#### Aim of the exercise:
Give the records below again, exactly as they appear.

#### Provided records:
==============================

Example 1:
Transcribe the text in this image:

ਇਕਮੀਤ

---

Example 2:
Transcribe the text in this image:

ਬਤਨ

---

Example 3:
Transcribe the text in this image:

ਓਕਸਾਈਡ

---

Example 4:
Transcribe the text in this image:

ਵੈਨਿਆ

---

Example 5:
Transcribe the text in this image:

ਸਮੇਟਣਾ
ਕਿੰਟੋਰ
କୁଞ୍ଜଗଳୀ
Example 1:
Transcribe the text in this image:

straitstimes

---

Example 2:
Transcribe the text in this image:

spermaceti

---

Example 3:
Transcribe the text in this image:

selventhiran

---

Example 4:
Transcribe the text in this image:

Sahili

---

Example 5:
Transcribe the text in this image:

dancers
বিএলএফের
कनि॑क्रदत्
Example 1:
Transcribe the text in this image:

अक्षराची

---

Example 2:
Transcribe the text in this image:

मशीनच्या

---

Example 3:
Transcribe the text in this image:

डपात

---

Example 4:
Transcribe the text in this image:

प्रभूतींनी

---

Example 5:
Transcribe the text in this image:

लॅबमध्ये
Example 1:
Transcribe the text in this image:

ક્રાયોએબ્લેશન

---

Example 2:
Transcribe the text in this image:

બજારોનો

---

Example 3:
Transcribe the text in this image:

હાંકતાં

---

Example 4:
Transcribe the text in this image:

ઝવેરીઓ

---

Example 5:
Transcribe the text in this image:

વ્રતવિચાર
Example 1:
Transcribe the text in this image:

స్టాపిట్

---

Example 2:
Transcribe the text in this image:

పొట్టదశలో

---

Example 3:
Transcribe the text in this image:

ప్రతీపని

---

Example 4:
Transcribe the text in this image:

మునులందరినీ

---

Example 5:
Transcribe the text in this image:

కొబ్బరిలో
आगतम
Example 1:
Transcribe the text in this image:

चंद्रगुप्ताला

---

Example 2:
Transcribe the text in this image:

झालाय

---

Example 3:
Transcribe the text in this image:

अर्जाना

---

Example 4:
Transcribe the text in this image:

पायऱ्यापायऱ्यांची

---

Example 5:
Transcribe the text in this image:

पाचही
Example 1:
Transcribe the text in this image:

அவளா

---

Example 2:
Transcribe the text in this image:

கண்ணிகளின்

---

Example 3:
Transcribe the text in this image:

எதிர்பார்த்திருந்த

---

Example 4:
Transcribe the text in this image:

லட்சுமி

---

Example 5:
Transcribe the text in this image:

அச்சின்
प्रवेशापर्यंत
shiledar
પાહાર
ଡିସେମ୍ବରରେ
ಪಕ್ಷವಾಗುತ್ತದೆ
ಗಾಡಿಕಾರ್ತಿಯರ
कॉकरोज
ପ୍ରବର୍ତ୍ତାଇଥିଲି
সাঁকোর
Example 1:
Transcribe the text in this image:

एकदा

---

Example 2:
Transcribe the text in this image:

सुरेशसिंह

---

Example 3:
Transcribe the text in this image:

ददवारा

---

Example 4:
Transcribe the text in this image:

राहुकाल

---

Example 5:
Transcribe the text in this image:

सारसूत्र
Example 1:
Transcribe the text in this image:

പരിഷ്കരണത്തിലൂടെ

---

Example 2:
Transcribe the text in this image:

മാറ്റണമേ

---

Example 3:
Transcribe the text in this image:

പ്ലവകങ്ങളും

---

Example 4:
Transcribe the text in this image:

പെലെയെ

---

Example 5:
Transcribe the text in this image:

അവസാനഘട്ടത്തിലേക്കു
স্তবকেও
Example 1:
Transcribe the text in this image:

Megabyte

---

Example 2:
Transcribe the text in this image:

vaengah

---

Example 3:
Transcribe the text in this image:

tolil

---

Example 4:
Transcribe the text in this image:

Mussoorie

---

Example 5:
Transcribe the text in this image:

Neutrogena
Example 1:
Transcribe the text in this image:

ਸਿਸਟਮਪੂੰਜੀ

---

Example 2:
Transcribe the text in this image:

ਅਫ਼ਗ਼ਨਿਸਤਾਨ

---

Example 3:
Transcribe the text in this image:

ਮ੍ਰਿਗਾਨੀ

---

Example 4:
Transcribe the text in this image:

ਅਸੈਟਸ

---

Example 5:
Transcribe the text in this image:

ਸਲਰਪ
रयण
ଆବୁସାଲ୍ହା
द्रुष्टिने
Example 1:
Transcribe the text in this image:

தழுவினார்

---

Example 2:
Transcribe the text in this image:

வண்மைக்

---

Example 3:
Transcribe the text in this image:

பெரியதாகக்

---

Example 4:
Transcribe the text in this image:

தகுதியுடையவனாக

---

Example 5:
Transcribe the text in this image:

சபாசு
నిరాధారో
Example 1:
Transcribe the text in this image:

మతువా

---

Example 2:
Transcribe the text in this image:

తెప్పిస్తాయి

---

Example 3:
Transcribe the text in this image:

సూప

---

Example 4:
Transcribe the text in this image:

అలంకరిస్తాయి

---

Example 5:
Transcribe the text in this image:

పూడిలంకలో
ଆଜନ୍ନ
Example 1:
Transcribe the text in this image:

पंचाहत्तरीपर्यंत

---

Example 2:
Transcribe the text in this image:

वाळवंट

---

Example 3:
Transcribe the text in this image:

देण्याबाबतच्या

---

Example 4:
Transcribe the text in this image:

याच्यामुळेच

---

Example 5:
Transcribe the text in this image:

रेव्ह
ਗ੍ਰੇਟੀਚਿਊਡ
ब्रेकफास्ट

==============================

#### Result for this task:
Example 1:
Transcribe the text in this image:

ਇਕਮੀਤ

---

Example 2:
Transcribe the text in this image:

ਬਤਨ

---

Example 3:
Transcribe the text in this image:

ਓਕਸਾਈਡ

---

Example 4:
Transcribe the text in this image:

ਵੈਨਿਆ

---

Example 5:
Transcribe the text in this image:

ਸਮੇਟਣਾ
ਕਿੰਟੋਰ
କୁଞ୍ଜଗଳୀ
Example 1:
Transcribe the text in this image:

straitstimes

---

Example 2:
Transcribe the text in this image:

spermaceti

---

Example 3:
Transcribe the text in this image:

selventhiran

---

Example 4:
Transcribe the text in this image:

Sahili

---

Example 5:
Transcribe the text in this image:

dancers
বিএলএফের
कनि॑क्रदत्
Example 1:
Transcribe the text in this image:

अक्षराची

---

Example 2:
Transcribe the text in this image:

मशीनच्या

---

Example 3:
Transcribe the text in this image:

डपात

---

Example 4:
Transcribe the text in this image:

प्रभूतींनी

---

Example 5:
Transcribe the text in this image:

लॅबमध्ये
Example 1:
Transcribe the text in this image:

ક્રાયોએબ્લેશન

---

Example 2:
Transcribe the text in this image:

બજારોનો

---

Example 3:
Transcribe the text in this image:

હાંકતાં

---

Example 4:
Transcribe the text in this image:

ઝવેરીઓ

---

Example 5:
Transcribe the text in this image:

વ્રતવિચાર
Example 1:
Transcribe the text in this image:

స్టాపిట్

---

Example 2:
Transcribe the text in this image:

పొట్టదశలో

---

Example 3:
Transcribe the text in this image:

ప్రతీపని

---

Example 4:
Transcribe the text in this image:

మునులందరినీ

---

Example 5:
Transcribe the text in this image:

కొబ్బరిలో
आगतम
Example 1:
Transcribe the text in this image:

चंद्रगुप्ताला

---

Example 2:
Transcribe the text in this image:

झालाय

---

Example 3:
Transcribe the text in this image:

अर्जाना

---

Example 4:
Transcribe the text in this image:

पायऱ्यापायऱ्यांची

---

Example 5:
Transcribe the text in this image:

पाचही
Example 1:
Transcribe the text in this image:

அவளா

---

Example 2:
Transcribe the text in this image:

கண்ணிகளின்

---

Example 3:
Transcribe the text in this image:

எதிர்பார்த்திருந்த

---

Example 4:
Transcribe the text in this image:

லட்சுமி

---

Example 5:
Transcribe the text in this image:

அச்சின்
प्रवेशापर्यंत
shiledar
પાહાર
ଡିସେମ୍ବରରେ
ಪಕ್ಷವಾಗುತ್ತದೆ
ಗಾಡಿಕಾರ್ತಿಯರ
कॉकरोज
ପ୍ରବର୍ତ୍ତାଇଥିଲି
সাঁকোর
Example 1:
Transcribe the text in this image:

एकदा

---

Example 2:
Transcribe the text in this image:

सुरेशसिंह

---

Example 3:
Transcribe the text in this image:

ददवारा

---

Example 4:
Transcribe the text in this image:

राहुकाल

---

Example 5:
Transcribe the text in this image:

सारसूत्र
Example 1:
Transcribe the text in this image:

പരിഷ്കരണത്തിലൂടെ

---

Example 2:
Transcribe the text in this image:

മാറ്റണമേ

---

Example 3:
Transcribe the text in this image:

പ്ലവകങ്ങളും

---

Example 4:
Transcribe the text in this image:

പെലെയെ

---

Example 5:
Transcribe the text in this image:

അവസാനഘട്ടത്തിലേക്കു
স্তবকেও
Example 1:
Transcribe the text in this image:

Megabyte

---

Example 2:
Transcribe the text in this image:

vaengah

---

Example 3:
Transcribe the text in this image:

tolil

---

Example 4:
Transcribe the text in this image:

Mussoorie

---

Example 5:
Transcribe the text in this image:

Neutrogena
Example 1:
Transcribe the text in this image:

ਸਿਸਟਮਪੂੰਜੀ

---

Example 2:
Transcribe the text in this image:

ਅਫ਼ਗ਼ਨਿਸਤਾਨ

---

Example 3:
Transcribe the text in this image:

ਮ੍ਰਿਗਾਨੀ

---

Example 4:
Transcribe the text in this image:

ਅਸੈਟਸ

---

Example 5:
Transcribe the text in this image:

ਸਲਰਪ
रयण
ଆବୁସାଲ୍ହା
द्रुष्टिने
Example 1:
Transcribe the text in this image:

தழுவினார்

---

Example 2:
Transcribe the text in this image:

வண்மைக்

---

Example 3:
Transcribe the text in this image:

பெரியதாகக்

---

Example 4:
Transcribe the text in this image:

தகுதியுடையவனாக

---

Example 5:
Transcribe the text in this image:

சபாசு
నిరాధారో
Example 1:
Transcribe the text in this image:

మతువా

---

Example 2:
Transcribe the text in this image:

తెప్పిస్తాయి

---

Example 3:
Transcribe the text in this image:

సూప

---

Example 4:
Transcribe the text in this image:

అలంకరిస్తాయి

---

Example 5:
Transcribe the text in this image:

పూడిలంకలో
ଆଜନ୍ନ
Example 1:
Transcribe the text in this image:

पंचाहत्तरीपर्यंत

---

Example 2:
Transcribe the text in this image:

वाळवंट

---

Example 3:
Transcribe the text in this image:

देण्याबाबतच्या

---

Example 4:
Transcribe the text in this image:

याच्यामुळेच

---

Example 5:
Transcribe the text in this image:

रेव्ह
ਗ੍ਰੇਟੀਚਿਊਡ
ब्रेकफास्ट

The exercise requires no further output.